Generative Universal Verifier as Multimodal
Meta-Reasoner

Introduction

We introduce Generative Universal Verifier, a novel concept and plugin designed for next-generation multimodal reasoning in vision-language models and unified multimodal models, providing the fundamental capability of reflection and refinement on visual outcomes during the reasoning and generation process.

ViVerBench: a comprehensive benchmark spanning 16 categories of critical tasks for evaluating visual outcomes in multimodal reasoning.
OmniVerifier-7B: Trained on large-scale visual verification data, the first omni-capable generative verifier trained for universal visual verification and achieves notable gains on ViVerBench(+8.3).
OmniVerifier-TTS, a sequential test-time scaling paradigm that leverages the universal verifier to bridge image generation and editing within unified models, enhancing the upper bound of generative ability through iterative fine-grained optimization.

OmniVerifier advances both reliable reflection during generation and scalable test-time refinement, marking a step toward more trustworthy and controllable next-generation reasoning systems.

New Updates

[2025.11] Inference code of two automated pipelines for visual verifier data construction are released.

[2025.10] Inference code of Sequential OmniVerifier-TTS (based on Qwen-Image) is released.

-- Data block --
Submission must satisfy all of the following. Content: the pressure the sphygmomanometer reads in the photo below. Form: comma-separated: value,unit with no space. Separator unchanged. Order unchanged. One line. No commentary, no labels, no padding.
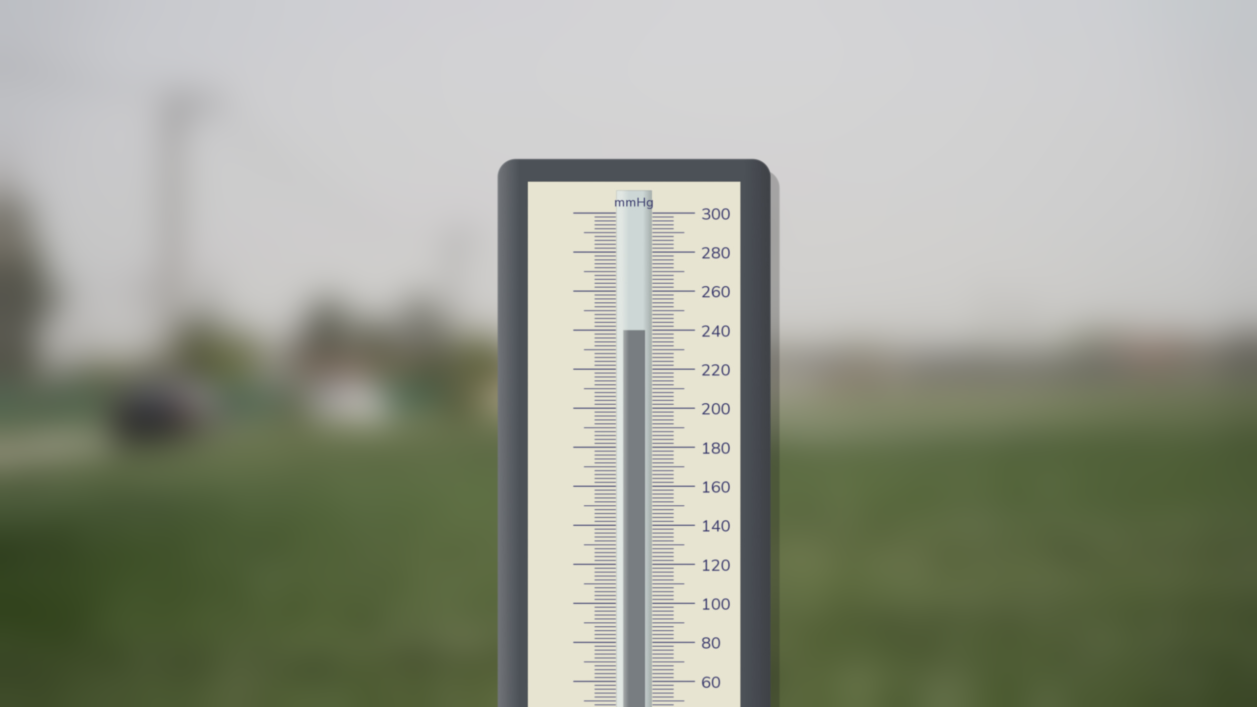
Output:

-- Tasks --
a. Decide whether each statement agrees with the Generative Universal Verifier text: (i) ViVerBench covers 16 categories of tasks; (ii) OmniVerifier-TTS is a parallel test-time scaling paradigm; (iii) the inference code of Sequential OmniVerifier-TTS was released in 2025.11. For each one, answer yes or no and quote the deciding words of the text.
b. Extend the Generative Universal Verifier text, picking up right after its last line.

-- Answers per task --
a.
(i) Yes: "a comprehensive benchmark spanning 16 categories of critical tasks"
(ii) No: "a sequential test-time scaling paradigm"
(iii) No: "[2025.10] Inference code of Sequential OmniVerifier-TTS (based on Qwen-Image) is released."

b.
[2025.10] Evaluation code of ViVerBench is released.

[2025.10] Training code of OmniVerifier is released.

TODO

[x] Two automated data construction pipelines
[ ] Sequential OmniVerifier-TTS on different backbones
[ ] Parallel OmniVerifier-TTS

Installation

git clone https://github.com/Cominclip/OmniVerifier.git
cd OmniVerifier
pip install -e .

Quick Start: Generated Image Verification

Use the following command to test OmniVerifier-7B on a generated image:

python inference.py

Please modify image_path and prompt to your own setting.

The model will output both an answer and an explanation indicating whether the image is strictly aligned with the given prompt.

Part1: ViVerBench Evaluation

We provide two evaluation approaches: rule-based and model-based. As a first step, store the model outputs in a JSON file such as your_model.json.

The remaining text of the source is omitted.